TASK BRIEF ->
Can you reproduce word for word the stretch of the Intel earnings article below that begins at the words "Here are the" and stops after "everything that follows."?

SELECTED PASSAGE ->
--- START ---

Intel's 1Q26 Earnings: The CPU Thesis Arrived; The Foundry Thesis Didn't
Q1 2026 showed that AI inference is reviving Intel’s server CPU franchise, but the harder question remains whether that product momentum can fund a foundry turnaround before the cycle turns.
TL;DR
The quarter reframed Intel’s problem from demand to supply. Server CPU demand is strong enough that management suggested unfilled demand “starts with a B,” while DCAI margins expanded sharply to 30.5%.
The CPU thesis is finally visible, but the foundry thesis is still mostly prospective. Google LTAs, Nvidia DGX Rubin NVL8, and custom ASIC growth validate Intel’s AI infrastructure role, while external foundry revenue remains small and losses remain large.
Intel is now a race between two clocks. The product flywheel is accelerating, but the foundry still consumes cash; the bull case depends on CPU-led cash generation arriving before AI demand slows.
From Bloomberg’s Ian King:
Intel Corp. delivered a blockbuster sales forecast that shattered Wall Street expectations, signaling that the long-struggling chipmaker is benefiting from the giant build-out of artificial intelligence computing. Revenue will be $13.8 billion to $14.8 billion in the June quarter. Analysts estimated $13 billion on average.
I’ll admit it: I did not expect Intel to report a quarter where the most important number was the one management didn’t report, the revenue they couldn’t ship. When CFO David Zinsner was asked on the call to quantify how much demand Intel is leaving on the table, his answer was five words: “Let’s just say it starts with a B.”
That single sentence reframes the entire Intel debate. For the past three years, the question has been whether Intel’s products are competitive enough to sustain the company while it tries to become a foundry. After this quarter, the question is whether Intel can manufacture enough chips to capture the demand that already exists. That’s a fundamentally different problem, and a much better one to have.
Here are the numbers:
Sixth consecutive beat. Every line above the high end of guidance. Stock up 15–20% after hours toward $76–82.
But a single quarter, even a blowout, only matters if it reveals something about the company’s trajectory. Nine quarters of context tell the story:
Revenue has been range-bound between $12.7B and $14.3B for two years. This is not yet a revenue inflection. It is a margin and narrative inflection, and the distinction matters for everything that follows.

--- END ---

SUPPLIED DATA ->

--- START ---

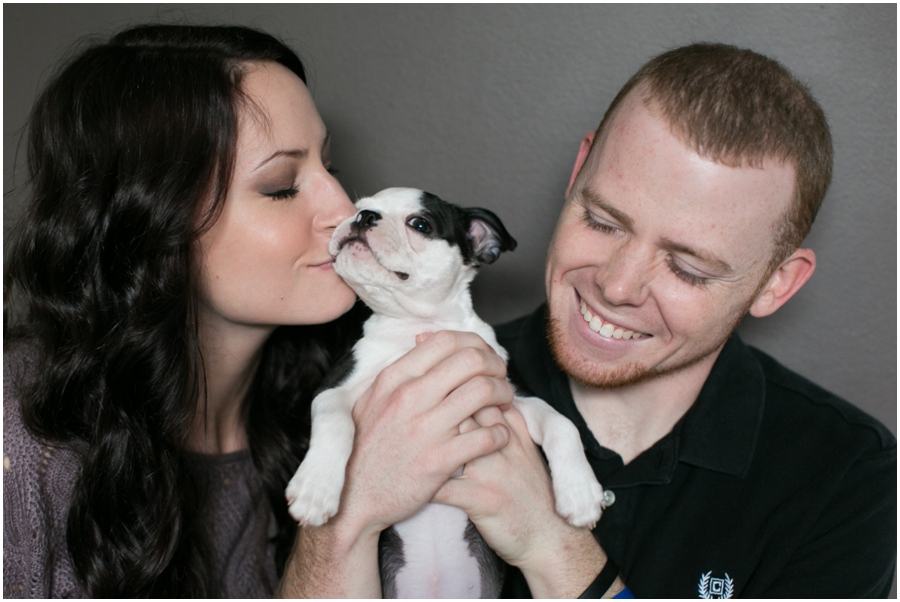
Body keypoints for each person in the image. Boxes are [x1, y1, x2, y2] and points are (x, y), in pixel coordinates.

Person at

--- END ---

RESULT ->
Here are the numbers:
Sixth consecutive beat. Every line above the high end of guidance. Stock up 15–20% after hours toward $76–82.
But a single quarter, even a blowout, only matters if it reveals something about the company’s trajectory. Nine quarters of context tell the story:
Revenue has been range-bound between $12.7B and $14.3B for two years. This is not yet a revenue inflection. It is a margin and narrative inflection, and the distinction matters for everything that follows.